“Non si butta via niente”: ecco le nuove tecnologie sostenibili
Non si butta via niente. Le fibre vegetali scartate nella lavorazione di cereali e agrumi possono rientrare nel ciclo produttivo per confezionare succhi di frutta e snack più salutari. E la materia che non si può più riutilizzare negli alimenti può essere lavorata ulteriormente per tornare al terreno e rigenerarlo. È questo il senso dell’economia circolare: gli scarti si trasformano in materia prima grazie a nuove tecnologie sostenibili applicate alla trasformazione degli alimenti e alla produzione di composti chimici, biocombustibili e fertilizzanti per il suolo. Oltre ad essere sulla via di alcuni obiettivi principali del Green Deal europeo, le sperimentazioni in corso possono creare connessioni virtuose tra industria alimentare, agricoltura e ambiente.
Occorre dare valore ai sottoprodotti, generando ingredienti di qualità da re-immettere nella filiera alimentare, e ai rifiuti, trasformandoli in composti chimici e materiali, nonché materiale organico per rigenerare il suolo e per ottenere nuove materie prime per l’industria alimentare, dei mangimi, e biochimica.
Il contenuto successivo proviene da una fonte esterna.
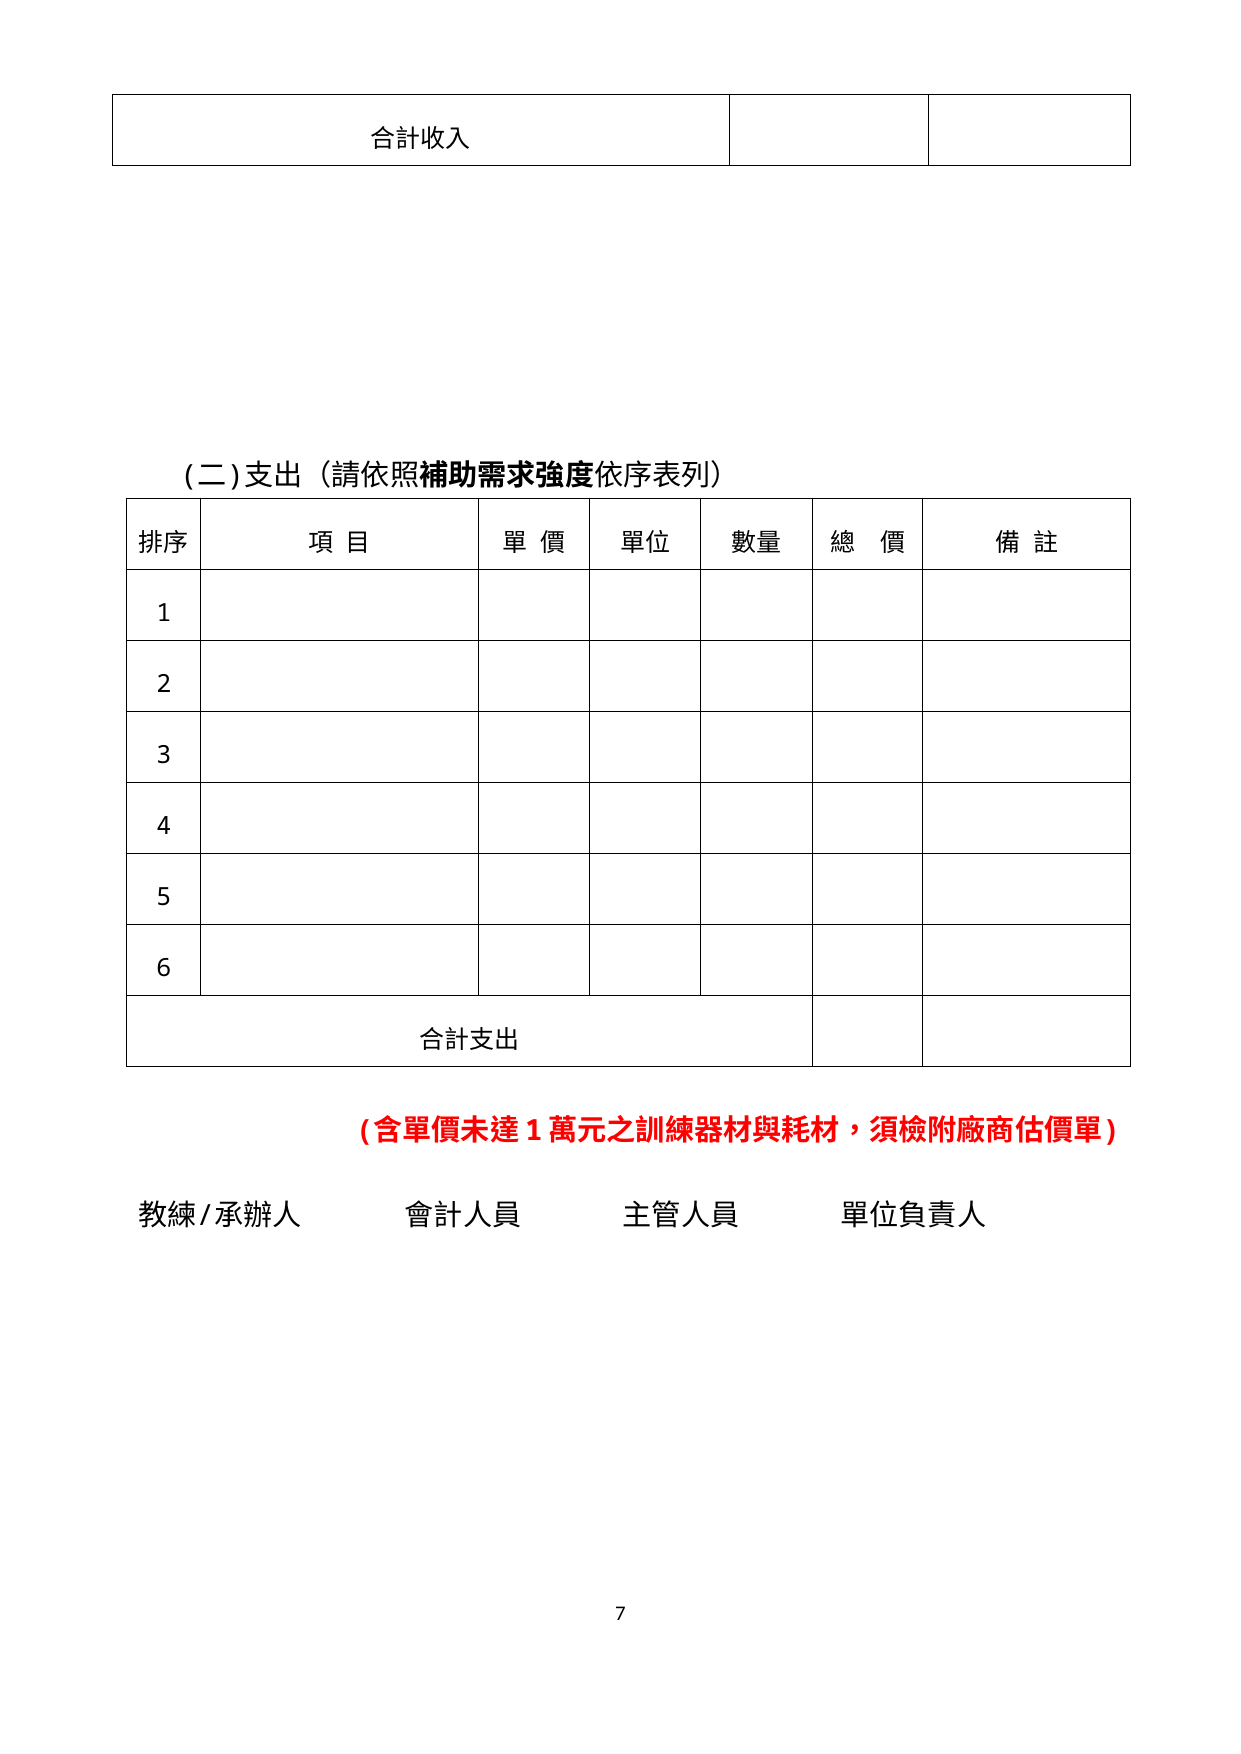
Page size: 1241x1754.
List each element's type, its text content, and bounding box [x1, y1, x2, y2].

table_cell 教練/承辦人 [127, 1152, 403, 1237]
table_cell [701, 570, 812, 639]
table_header 數量 [701, 499, 812, 568]
table_cell [590, 854, 700, 924]
table_cell [923, 570, 1130, 639]
table_header 備 註 [923, 499, 1130, 568]
table_cell [813, 641, 922, 711]
table_cell 5 [127, 854, 200, 924]
table_cell [590, 641, 700, 711]
table_cell [701, 783, 812, 853]
table_cell [923, 783, 1130, 853]
table_cell [201, 570, 478, 639]
table_cell [621, 1237, 839, 1361]
table_cell [590, 712, 700, 782]
table_header 排序 [127, 499, 200, 568]
table_cell 合計支出 [127, 996, 812, 1066]
table_cell 6 [127, 925, 200, 995]
table_cell [923, 641, 1130, 711]
table_cell [479, 712, 589, 782]
table_cell 2 [127, 641, 200, 711]
table_cell [590, 570, 700, 639]
table_cell [201, 854, 478, 924]
table_cell [813, 570, 922, 639]
table_cell [479, 641, 589, 711]
table_cell [479, 783, 589, 853]
table_cell 會計人員 [404, 1152, 621, 1237]
table_cell [923, 854, 1130, 924]
text (二)支出（請依照補助需求強度依序表列） [127, 431, 1128, 494]
table_cell [590, 783, 700, 853]
table_cell [813, 783, 922, 853]
table_cell [701, 641, 812, 711]
table_cell [201, 712, 478, 782]
table_cell 主管人員 [621, 1152, 839, 1237]
table_header 項 目 [201, 499, 478, 568]
table_cell 1 [127, 570, 200, 639]
table_cell [929, 95, 1130, 165]
table_cell [479, 570, 589, 639]
table_cell [479, 925, 589, 995]
table_cell [701, 712, 812, 782]
table_cell [923, 925, 1130, 995]
table_header 單位 [590, 499, 700, 568]
table_cell [923, 712, 1130, 782]
table_cell 單位負責人 [839, 1152, 1131, 1237]
table_cell [923, 996, 1130, 1066]
table_cell [813, 996, 922, 1066]
table_cell [404, 1237, 621, 1361]
table_cell [590, 925, 700, 995]
table_cell [813, 712, 922, 782]
table_cell [479, 854, 589, 924]
table_cell [127, 1237, 403, 1361]
table_header 單 價 [479, 499, 589, 568]
table_cell [201, 783, 478, 853]
table_cell [701, 854, 812, 924]
table_cell [813, 925, 922, 995]
table_cell [730, 95, 928, 165]
table_cell [839, 1237, 1131, 1361]
table_cell [701, 925, 812, 995]
table_cell [813, 854, 922, 924]
table_cell (含單價未達1萬元之訓練器材與耗材，須檢附廠商估價單) [127, 1067, 1131, 1152]
table_cell [201, 925, 478, 995]
table_cell [201, 641, 478, 711]
table_cell 4 [127, 783, 200, 853]
table_cell 3 [127, 712, 200, 782]
table_cell 合計收入 [113, 95, 729, 165]
table_header 總 價 [813, 499, 922, 568]
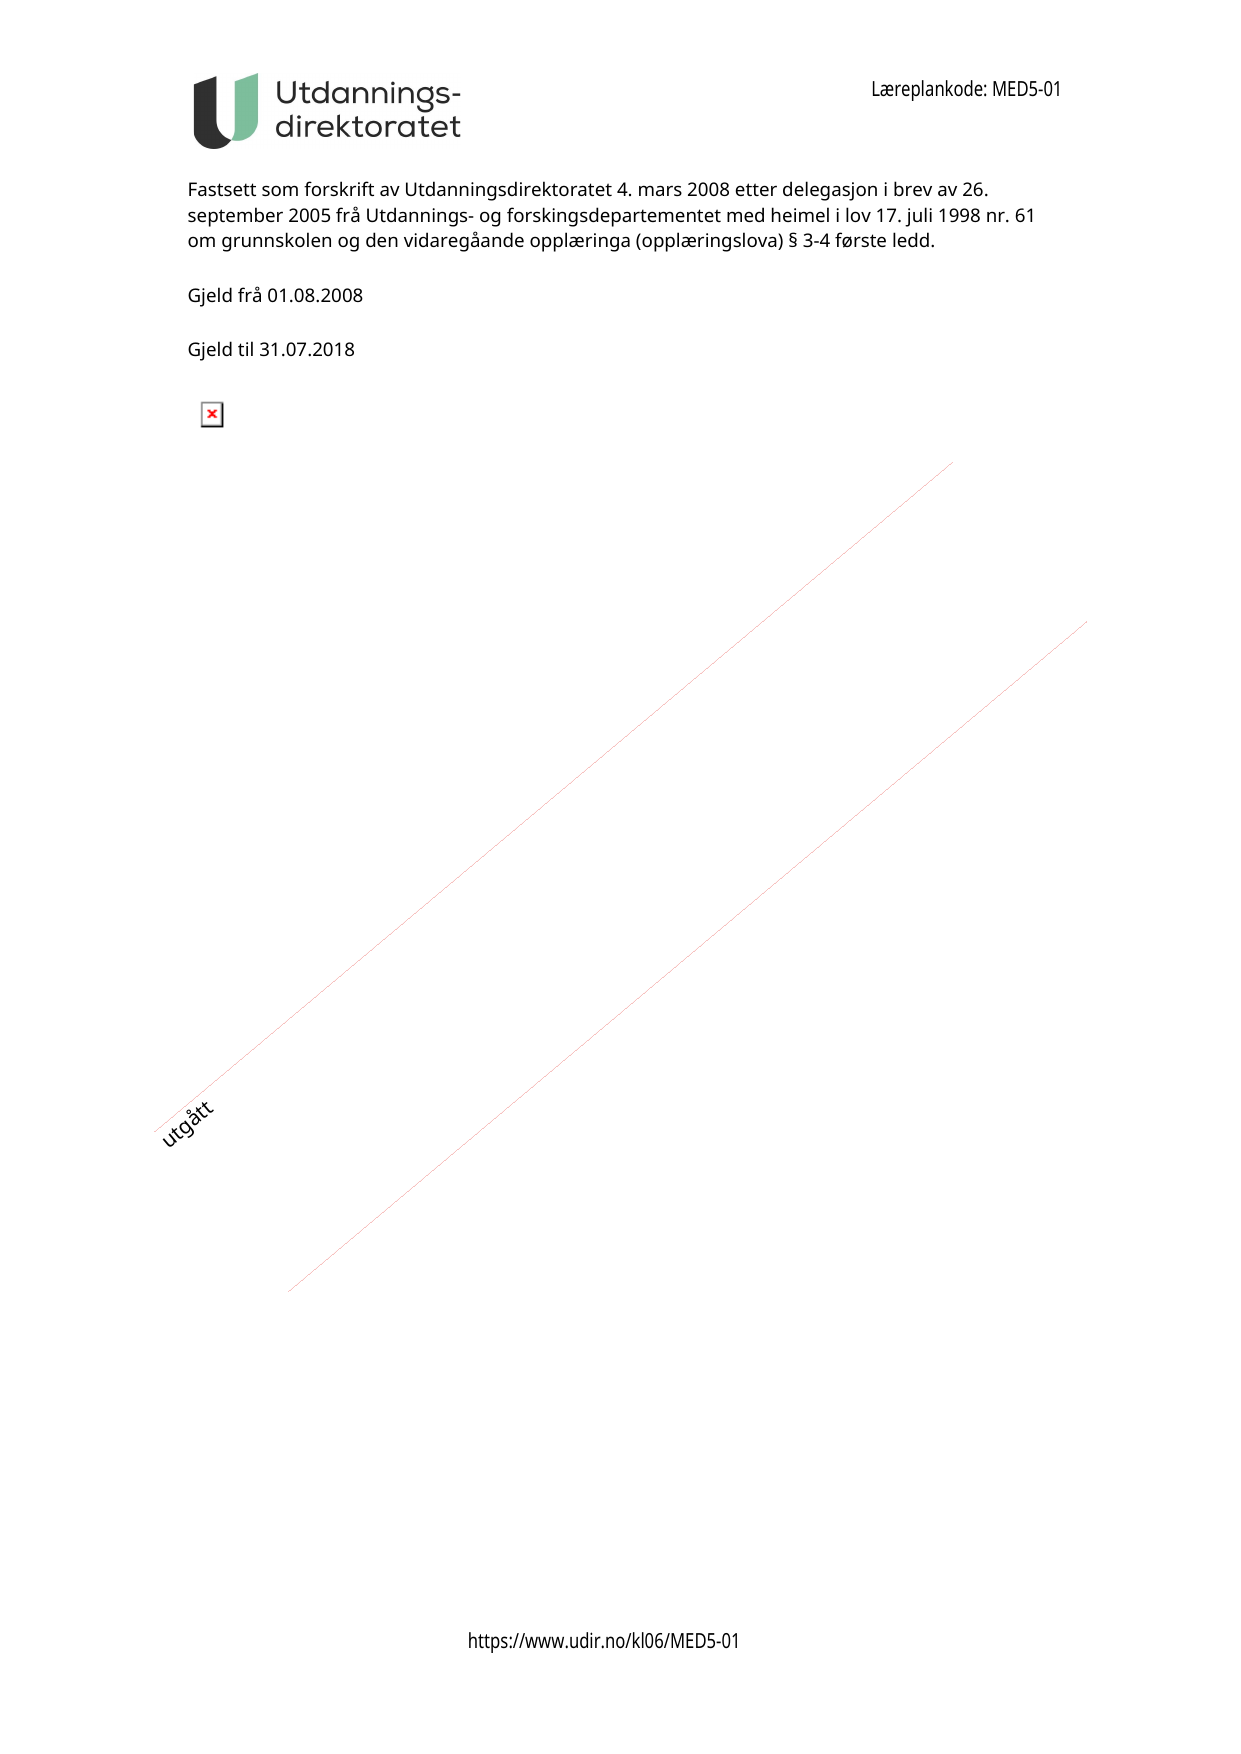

La ricerca e la sperimentazione stanno lavorando su queste priorità da oltre un decennio. Il progetto europeo Namaste, ideato da Fabio Fava (professore di biotecnologie industriali e ambientali all’Università di Bologna, coordinatore del gruppo per la bioeconomia presso la Presidenza del consiglio dei ministri, membro del comitato scientifico dell’Agenzia europea dell’ambiente, nonché presidente del comitato scientifico di Ecomondo) e realizzato attraverso una cooperazione scientifica e tecnologica Ue-India, fu una delle azioni pionieristiche e innovative per la valorizzazione integrata (ossia, ingredienti alimentari e, a cascata, composti chimici e materiali bio-based), dei sottoprodotti e dei rifiuti di agrumi (arance e limoni in Europa e mango e melagrane in India), della crusca di grano e di riso. Ad oggi sono in corso molti altri progetti strategici promossi dall’Unione europea sullo stesso fronte.
Per chiarire la rotta sulla quale stiamo navigando, ne riportiamo quattro, scelti tra quelli che hanno ricevuto finanziamenti tra i 5 e i 10 milioni di euro dal programma europeo Horizon 2020.
NoAW (No Agro-Waste) studia soluzioni innovative ecocompatibili e di economia circolare per trasformare i rifiuti agricoli in beni ecologici ed economici. Il progetto mira ad aggiornare la tecnologia di conversione più diffusa, la digestione anaerobica, e progettare processi per convertire completamente i rifiuti agricoli in bioenergia e bio-fertilizzanti in grado di sostituire una gamma significativa di prodotti equivalenti non rinnovabili, con impatti positivi sulla qualità di aria, acqua e suolo.
Prolific studia i processi per l’estrazione e la valorizzazione di proteine e molecole bioattive dagli scarti e dai sottoprodotti agroindustriali di legumi, funghi e caffè. Si sperimentano tecnologie di lavorazione per recuperare quantità significative di proteine e peptidi, fibre e altri composti e realizzare sedici prototipi per i settori alimentare, dei mangimi, dell’imballaggio e dei cosmetici.
Il progetto AgriMax sta dimostrando la fattibilità tecnica ed economica di processi avanzati per la bio-raffinazione di una varietà di rifiuti agricoli e della lavorazione degli alimenti. Obiettivo: fornire nuovi bio-composti per l’industria alimentare, chimica, delle plastiche, degli imballaggi e dell’agricoltura. Tra le tecnologie messe a punto ed ottimizzate, l’estrazione assistita da ultrasuoni e con solventi, la filtrazione, i trattamenti termici ed enzimatici.
Ingreen, infine, parte dalla domanda (in costante crescita) di prodotti chimici a base biologica per produrre ingredienti funzionali innovativi dai flussi secondari dell’industria della carta e della filiera agroalimentare. Lo fa attraverso processi biotecnologici sostenibili ed efficienti per ricavare nuovi ingredienti e prodotti alimentari, mangimi, prodotti farmaceutici e cosmetici.